GPU kernels are where performance lives — and where portability goes to die. A kernel hand-tuned for CUDA doesn't run on Apple Silicon. A Metal shader means nothing to an AMD card. Every backend is a rewrite, and every rewrite is a chance to introduce a subtle, silent correctness bug.
locomp removes the rewrite. You express a kernel once as a plain Python function, and the compiler lowers it through an SSA intermediate representation into native code for whatever hardware you're targeting.
One source, four backends
- Apple Silicon via Metal
- NVIDIA GPUs via CUDA
- AMD GPUs via HIP / ROCm
- RISC-V via the vector (RVV) extension
The same function becomes the right instructions for each device. There is no '#ifdef CUDA' sprawl and no parallel set of hand-written shaders drifting out of sync.
@locomp.kernel
def gelu(x: Float16) -> Float16:
return 0.5 * x * (1.0 + tanh(0.7978845608 * (x + 0.044715 * x * x * x)))
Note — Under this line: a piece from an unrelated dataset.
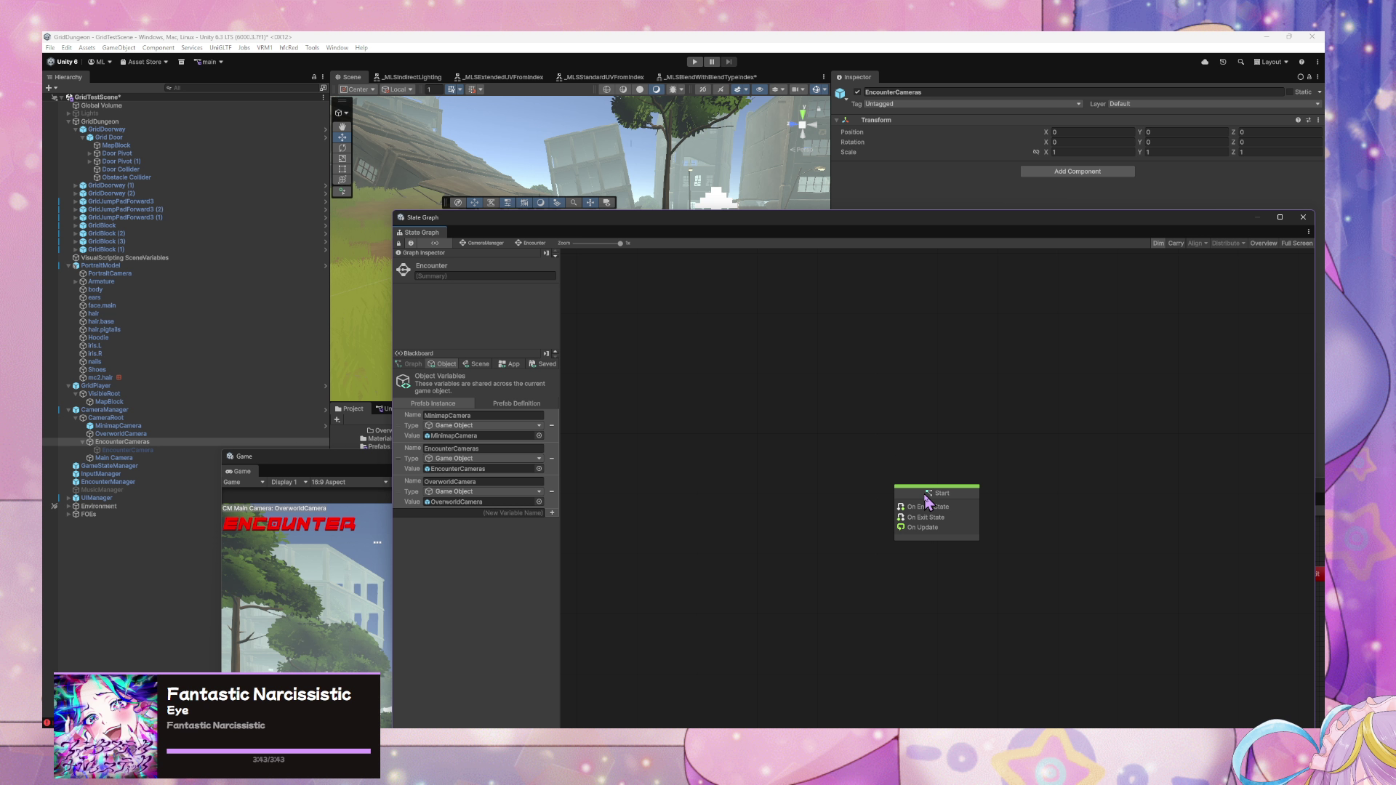
left_click(480, 244)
# compiles to Metal, CUDA, HIP or RISC-V — same sourceWhy an SSA IR matters
By normalizing every kernel into static single-assignment form first, the optimizer reasons about data flow once and the backends only worry about emitting native code. That separation is what lets one frontend serve four very different machines without compromising on speed.
“Write a GPU kernel once as a plain Python function — one kernel runs everywhere, no rewrites.”
— locomp
locomp is what powers the kernels inside ZSE. It's open source, tested across M1, A100 and RISC-V, and it's how we keep the same engine fast on a laptop and in a data center.